Video Briefing

Nomad Capitalist: Why Nomads need an expat-focused tax expert (Case Study)

May 26, 2017Video Briefing5:09Watch on YouTube

Living abroad doesn’t automatically eliminate U.S. tax obligations. A recent case involving a U.S. entrepreneur who moved to Malaysia illustrates how costly mistakes can be avoided by working with tax professionals who specialize in expatriate and digital‑nomad issues.

The Malaysia example

  • Residency: The individual, Travis, obtained a Malaysia My Second Home (MM2H) permit, paying roughly US $75,000 and depositing the same amount in a local bank account. Malaysia operates a territorial tax system, meaning only income earned within the country is subject to Malaysian tax.
  • Income sources: After selling a U.S. business, Travis lived off savings, investment income, and profits from the sale. He had no Malaysian tax liability because his income was not generated in Malaysia.
  • U.S. tax filing: He filed his U.S. return through a general tax firm rather than an expat‑focused specialist. The firm treated his situation as a standard U.S. taxpayer, resulting in a tax bill of US $59,000 for 2016.
  • Missed exemptions: Travis claimed he did not qualify for the foreign earned income exclusion because he spent more than 35 days in the United States that year. However, a deeper review showed he did qualify under other provisions, and part of the tax should have been mitigated by his foreign residency.
  • Outcome after correction:
    • An amended return is expected to return about US $20,000 to Travis.
    • Restructuring the U.S. corporation (moving it out of a C‑corp format) is projected to save approximately US $70,000 in the current year, potentially reducing his liability to zero under both U.S. and Malaysian law.

Why a specialist matters

  1. Understanding of international tax law – U.S. citizens must still file a federal return, report worldwide income, and comply with forms such as FBAR (FinCEN Form 114) and Form 8938 for foreign assets. General accountants may overlook these requirements.
  2. Eligibility for exclusions and credits – The Foreign Earned Income Exclusion (FEIE), Foreign Tax Credit (FTC), and Physical Presence Test each have specific thresholds. A specialist can determine which apply based on days spent abroad, type of income, and residency status.
  3. Cost efficiency – For many freelancers earning $30 k–$60 k annually, a small expat‑focused firm or independent tax preparer often charges less than a large U.S. firm. In the presenter’s experience, the first expat‑focused filing cost slightly less than a comparable domestic filing.
  4. Strategic planning – Higher‑earning expats (e.g., those making $100 k+) benefit from a holistic approach that includes:
    • Choosing the optimal corporate structure (e.g., S‑corp vs. C‑corp vs. foreign entity).
    • Timing income and deductions to maximize exclusions.
    • Coordinating foreign bank account reporting to avoid penalties.
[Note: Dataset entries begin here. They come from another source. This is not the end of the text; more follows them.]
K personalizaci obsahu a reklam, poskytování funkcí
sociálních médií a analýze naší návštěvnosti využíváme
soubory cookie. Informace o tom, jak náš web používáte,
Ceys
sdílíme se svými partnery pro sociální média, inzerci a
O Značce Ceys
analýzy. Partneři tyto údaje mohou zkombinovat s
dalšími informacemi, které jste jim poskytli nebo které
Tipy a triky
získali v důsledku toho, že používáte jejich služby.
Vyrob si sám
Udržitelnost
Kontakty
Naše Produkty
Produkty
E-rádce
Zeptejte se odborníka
Practical steps for U.S. expats

  • Hire an expat‑experienced tax professional before filing. Verify that they have experience with the specific country’s residency rules and U.S. international tax compliance.
  • Track days abroad meticulously. The 35‑day rule for the FEIE is a common pitfall; the Physical Presence Test requires 330 full days outside the U.S. within a 12‑month period.
  • Maintain proper documentation for foreign bank accounts, investments, and residency permits. Failure to file FBAR can result in penalties exceeding $10,000 per violation.
  • Consider corporate restructuring early. If you plan to operate a business while abroad, evaluate whether a foreign entity, an S‑corp, or a properly managed C‑corp best serves your tax position.
  • Review and amend past returns if you suspect overpayment. Amendments can recover refunds and correct misapplied tax rules, as demonstrated by the Malaysia case.

Bottom line

U.S. expatriates who ignore the nuances of international tax law risk paying thousands of dollars unnecessarily. Engaging a tax professional versed in expat and digital‑nomad regulations can uncover eligible exclusions, avoid penalties, and, in many cases, substantially reduce or eliminate U.S. tax liability.